Growing pains for tropical fruit market
The first formal intergovernmental meeting on tropical fruits - held in Pattaya, Thailand, from 25 to 28 May - was an important first step to boosting communication and cooperation between producers and consumers. Thirty-three countries came together to consider economic and trade issues and areas for intergovernmental action. Major items on the agenda included food safety issues affecting trade, a project proposal for African Fruit Fly control in countries in East and West Africa, and the establishment of an FAO-sponsored global Network on Tropical Fruits (TFNET).
In 1997, world production of the top four tropical fruits - pineapples, mangoes, avocados and papayas - is estimated to have topped the 55 million tonne mark. Although most of this fruit is consumed in the countries that grow it - less than 5 percent is traded internationally - global tropical fruit imports in 1996 were worth US$2.2 billion and Asia, the largest producing region, harvested 4 million hectares. The top importers are the European Union, which consumed 50 percent of traded fresh tropical fruit in 1997, North America and Japan, consuming 26 and 10 percent respectively.
A report prepared for the meeting forecasts a steady rise in demand for these fruits in fresh form. Global imports of mangoes and avocados are projected to more than double in the period between 1993-1995 to 2005, with forecast increases of 53 and 55 percent respectively. Papaya and pineapple are not far behind, with increases in global imports forecast at 46 and 35 percent over the same period.

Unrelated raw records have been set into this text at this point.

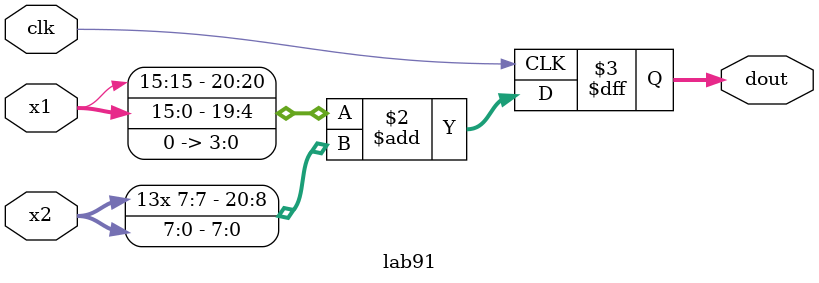
<source format=sv>
module lab91 (
    input  logic        clk,
    input  logic [15:0] x1,   // ïåðâîå ÷èñëî â ôîðìàòå (1,16,8)
    input  logic [ 7:0] x2,   // âòîðîå ÷èñëî â ôîðìàòå (1,8,12)
    output logic [20:0] dout  // ðåçóëüòàò ñëîæåíèÿ
);

    logic signed [20:0] x1_ext; // Ðàñøèðåííûé x1 äî ôîðìàòà (1,21,12)
    logic signed [20:0] x2_ext; // Ðàñøèðåííûé x2 äî ôîðìàòà (1,21,12)
       // Ñóììà ñ äîïîëíèòåëüíûì áèòîì äëÿ îáðàáîòêè ïåðåïîëíåíèÿ

    always_ff @(posedge clk) begin
        x1_ext = {x1[15],x1, 4'b0000}; 
        x2_ext = {{13{x2[7]}}, x2};           
        dout = x1_ext + x2_ext;
        
    end
endmodule

</source>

In the developed countries, the rise is expected to be fuelled by reductions in tariffs and other import restrictions, healthy eating trends, increased consumer awareness, and increased spending power of immigrants who are already familiar with the fruits. Consumers in producing countries could also eat more tropical fruits. According to FAO's Paula Fortucci, Chief of the Raw Materials, Tropical and Horticultural Products Service, developing countries are often paying a lot to import fruits from great distances that are actually less nutritional than the tropical fruits they grow themselves. This trend could be reversed by improving the image of tropical fruits in the producing countries.
The phasing out of methyl bromide, the multipurpose pesticide used to fumigate fruits and vegetables, poses a future problem for tropical fruit exporters. Alternatives - such as irradiation and hot water treatment - are currently seen as prohibitively expensive for many low-income countries.